よくよく聞いてみると相手の女性が年上で、結婚にも出産にも焦りを感じているそうだった。まぁ分かる。そうだよな。
「なるほど。でもよかったじゃん。唯一の不安が解消されそうで」
「いやそれがさ」
友人はため息を吐き、ポツリと呟いた。
「もう不安で不安でゲロ吐きそうだよ」
飲んでいたコーヒーを吹き出しそうになった。
“自分の人生における唯一にして最大の不安を解消したら、待っていたのは不安でした”なんておかしな話だ。
「何でだよ。いいじゃん結婚できるんだから」
「そうだけどさ、まず俺らの仲間内で”結婚一番乗り”と”父親一番乗り”ってのが不安なんだよ」
確かに。第一号になるのが恐ろしい気持ちは分かる。
「それからお金な。
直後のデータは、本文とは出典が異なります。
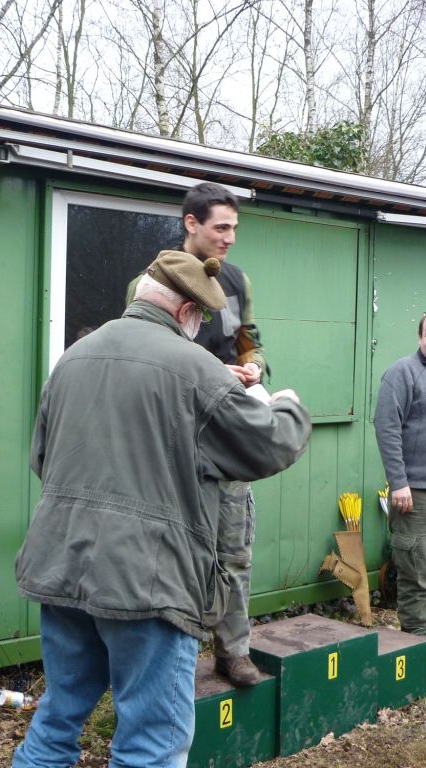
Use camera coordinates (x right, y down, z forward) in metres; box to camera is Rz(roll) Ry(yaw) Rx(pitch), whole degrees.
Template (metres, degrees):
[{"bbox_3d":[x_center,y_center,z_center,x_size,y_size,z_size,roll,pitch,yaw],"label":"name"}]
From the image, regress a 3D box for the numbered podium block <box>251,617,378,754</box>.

何するにもお金が足りなすぎて不安」
お金。今の若者の悩みの種ランキング1位。
「この先仕事がどうなるかも分からないから不安だし、同棲もしたことないから不安だし」
友人の話は止まらない。
「あとその子さ、子ども3人欲しいって言ってるんだよね」
3人も育てられる気がしなくて不安だ。と最後に友人は言った。
先日会社の先輩に「趣味がなくなりました」と話したところ「イグアナさん、ステージの変え時ですね」と言われた。
今まで26年一人で生きてきて、ついに天井にぶち当たったのだと。とどのつまり結婚した方が良いと。
「なるほど」と言いつつ「いやあんた独身だろ」とツッコミたくなった。
コーヒーを一気に飲み干し、僕は友人に言った。
「不安かもしれないけどさ、ステージの変え時が来たんだよ」
「ステージ?」
「まぁ、諦めて不安を受け入れろってことだな」
友人は両手で顔を覆い、グググ…と聞いたこともないような呻き声を発した。